Therefore, \(v\) in a medium can also be written as

\begin{equation} v = \frac{c}{n}.\tag{49.1.10} \end{equation}

Since \(\epsilon_0\) and \(\mu_0\) are universal values, speed of light in vacuum, giben by Eq. (49.1.5), has the following exact alue.

\begin{equation} c = 299,792,458\ \text{m/s}\ \ \ \text{(Exact)}\tag{49.1.11} \end{equation}

Since electric and magnetic fields of an electromagnetic wave are interdependent, it often suffices to examine only the electric field of the wave. You should, however, keep in mind that magnetic field wave is also present.

The points in space with equal phase form a surface called the wavefront. Evidently, wave function has the same value at all points of the wavefront. We see that the wavefronts of the plane waves given in Eqs. (49.1.1) and (49.1.2) are planes perpendicular to the direction of the wave. That is why these waves are also called plane waves.

Let us examine the crest of the waves at \(t=0\text{.}\) The crests will occur when the argument of the cosine is equal to \(2n\pi\) for \(n\) an integer.

\begin{equation} -kx + \phi = 2 n \pi\ \ \Longrightarrow\ \ x = \text{constant}\tag{49.1.12} \end{equation}

Thus, a plane wave moving along \(x\) axis crests simultaneously at all points of planes parallel to the \(yz\) plane separated by one wavelength.

Not all waves are plane waves. For instance, an isotropic light emitted by a point source will spread out as spherical wave fronts centered at the source. These waves are called spherical waves. The traveling spherical waves are given by a wave function whose amplitude drops off inversely with the distance \(r\) from the source. With \(\hat u_r\) a unit vector pointed radially outward from the origin, we get the following for a spherical wave.

■ PROVIDED DATA:
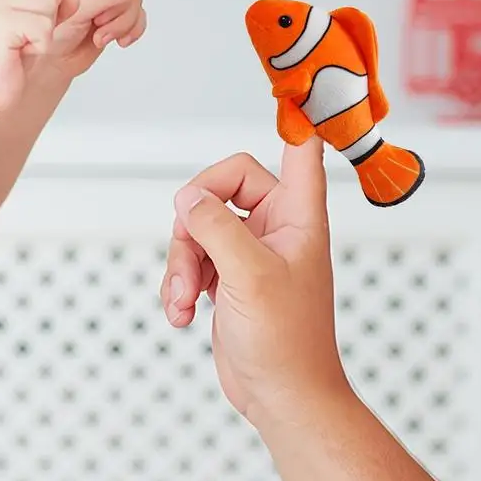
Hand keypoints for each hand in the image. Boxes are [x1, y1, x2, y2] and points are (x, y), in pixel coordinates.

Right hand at [0, 0, 61, 116]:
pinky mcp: (0, 24)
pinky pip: (43, 27)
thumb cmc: (5, 69)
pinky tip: (19, 54)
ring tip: (21, 47)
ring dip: (45, 33)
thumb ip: (53, 9)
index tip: (37, 21)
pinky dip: (40, 46)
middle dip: (50, 14)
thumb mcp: (33, 31)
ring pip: (50, 5)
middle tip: (27, 38)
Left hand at [28, 0, 145, 80]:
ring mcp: (109, 7)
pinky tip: (120, 41)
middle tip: (99, 25)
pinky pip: (138, 21)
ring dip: (124, 25)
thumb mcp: (78, 9)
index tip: (101, 11)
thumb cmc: (53, 33)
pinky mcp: (115, 24)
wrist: (51, 63)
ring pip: (137, 6)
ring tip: (101, 37)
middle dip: (120, 13)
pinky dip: (133, 32)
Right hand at [160, 139, 348, 429]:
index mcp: (297, 215)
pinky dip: (179, 282)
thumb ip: (216, 226)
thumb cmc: (287, 342)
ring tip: (182, 298)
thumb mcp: (249, 275)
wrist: (280, 396)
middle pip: (223, 183)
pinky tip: (182, 312)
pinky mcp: (226, 275)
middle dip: (195, 219)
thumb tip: (188, 196)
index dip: (299, 116)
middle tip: (190, 247)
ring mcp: (248, 250)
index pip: (302, 150)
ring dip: (181, 261)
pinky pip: (191, 257)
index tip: (293, 84)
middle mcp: (274, 226)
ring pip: (199, 225)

■ WHAT TO WORK ON:
**1.** In the passage on electromagnetic waves, what is the surface formed by points in space with equal phase called?
**2.** Retype from the passage on electromagnetic waves everything from "Since \(\epsilon_0\) and" down to "is also present.".
**3.** Write what comes next in the passage on electromagnetic waves, picking up after its final sentence.

■ RESULTS OF THE TASKS:
**1.** It is called the wavefront.

**2.**
Since \(\epsilon_0\) and \(\mu_0\) are universal values, speed of light in vacuum, giben by Eq. (49.1.5), has the following exact alue.

\begin{equation} c = 299,792,458\ \text{m/s}\ \ \ \text{(Exact)}\tag{49.1.11} \end{equation}

Since electric and magnetic fields of an electromagnetic wave are interdependent, it often suffices to examine only the electric field of the wave. You should, however, keep in mind that magnetic field wave is also present.

**3.**
\begin{equation} \vec E = \hat u_r \frac{V_0}{r}\ \cos(kr - \omega t + \phi),\tag{49.1.13} \end{equation}

where \(V_0\) is a constant amplitude with units of electric potential. Pictorially, a traveling electromagnetic wave of a single frequency can be represented by drawing wavefronts that are a single wavelength apart. Rather than draw a three-dimensional plot it is customary to draw a cross-section. Thus, for a plane wave we draw parallel lines, each line representing a plane wavefront, while for a spherical wave we draw arcs or circles, each representing a spherical wavefront (Figure 49.1.2). Note that the wave fronts are perpendicular to the direction of wave.

Figure 49.1.2. Wave fronts are perpendicular to the waves: (a) plane wave, (b) spherical wave.

Checkpoint 49.1.3. Reading Properties of Electromagnetic Wave from Electric Field Wave Function.

The electric field of an electromagnetic wave in vacuum is given by the following vector function of space and time, where \(y\) is in meters and \(t\) is in seconds.

\begin{equation*} \vec E = \hat u_x\ 3\times 10^{5}(\text{N/C})\ \cos\left(2\pi\times 10^{15}\ t + k y + \frac{\pi}{2} \right), \end{equation*}

where \(\hat u_x\) is a unit vector pointed towards positive \(x\) axis.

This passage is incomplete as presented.